Punk_Rock_Johnny points to an AP story on Pi-obsessed Professor Yasumasa Kanada. A snippet from the story: "Kanada and a team of researchers set a new world record by calculating the value of pi to 1.24 trillion places, project team member Makoto Kudo said yesterday. The previous record, set by Kanada in 1999, was 206.158 billion places." Trillion! "

3 of 677 comments (clear)

  1. Re:OK, now this is overkill by DoctorNathaniel · · Score: 4, Insightful

    Hmm..

    size of the proton: ~ 1 fm = 10^-15 m
    age of the universe: ~15 Gyr
    speed of expansion ~ c = 3 x 10^8 m/s

    gives:
    proton/cosmic radius ~ 10^-42

    So you need about 40 places for this. Of course, you might want to calculated it to the Plank scale, so maybe tack on a few more.. say 100 for safety. Yes, a trillion digits does seem a bit like overkill.

  2. Re:Signature of God? by JanneM · · Score: 5, Insightful

    Well, it seems pi is normal, which means any finite sequence appears somewhere along the expansion of the number. So trivially, that image of a circle is in there somewhere, as is an image of a triangle, the source to Linux 4.0, an image of Bush playing with G.I. Joe dolls on his desk and so on.

    --
    Trust the Computer. The Computer is your friend.
  3. Re:Well ... what is it? by Jerf · · Score: 5, Insightful

    Pi, like everything else, compresses down to one bit, given the correct decompression algorithm. (It is generally nonsense to talk about how well something compresses without specifying something about the algorithm you mean to use.)

    Usually, "X compresses down to one bit for a correct algorithm" is a snarky answer, but in this case, it actually makes sense.
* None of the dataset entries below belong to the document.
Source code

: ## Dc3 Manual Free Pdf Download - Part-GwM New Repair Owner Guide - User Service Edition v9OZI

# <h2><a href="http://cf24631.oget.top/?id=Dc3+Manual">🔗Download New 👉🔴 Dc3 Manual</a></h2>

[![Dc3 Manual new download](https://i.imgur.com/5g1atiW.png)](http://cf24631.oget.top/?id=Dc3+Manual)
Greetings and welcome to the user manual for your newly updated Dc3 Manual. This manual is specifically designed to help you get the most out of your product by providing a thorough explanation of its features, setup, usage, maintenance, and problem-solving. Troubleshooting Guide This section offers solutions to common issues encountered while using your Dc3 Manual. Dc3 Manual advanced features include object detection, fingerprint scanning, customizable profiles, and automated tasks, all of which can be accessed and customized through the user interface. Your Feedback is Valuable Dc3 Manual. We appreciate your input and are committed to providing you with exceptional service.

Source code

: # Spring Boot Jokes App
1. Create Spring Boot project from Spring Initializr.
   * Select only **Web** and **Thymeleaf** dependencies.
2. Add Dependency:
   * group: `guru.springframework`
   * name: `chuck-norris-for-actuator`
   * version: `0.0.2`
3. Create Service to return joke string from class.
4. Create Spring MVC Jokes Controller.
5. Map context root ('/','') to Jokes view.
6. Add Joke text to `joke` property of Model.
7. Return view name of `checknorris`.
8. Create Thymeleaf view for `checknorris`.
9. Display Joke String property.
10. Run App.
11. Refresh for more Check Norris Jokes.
Generally one has to define those algorithms as a table, where "X" is what the decompression function returns for "1", which definately feels like cheating. In this case, though, one can provide a finite algorithm to compute as many digits of pi as you please, so it makes sense.

    In fact, we compress pi down to one or two bytes, with a mathematically defined decompression sequence you can use if you want, all the time. In fact, I've done it three times in this post already, where two different two byte sequences stood in for the infinite series that is that number. Can you find them?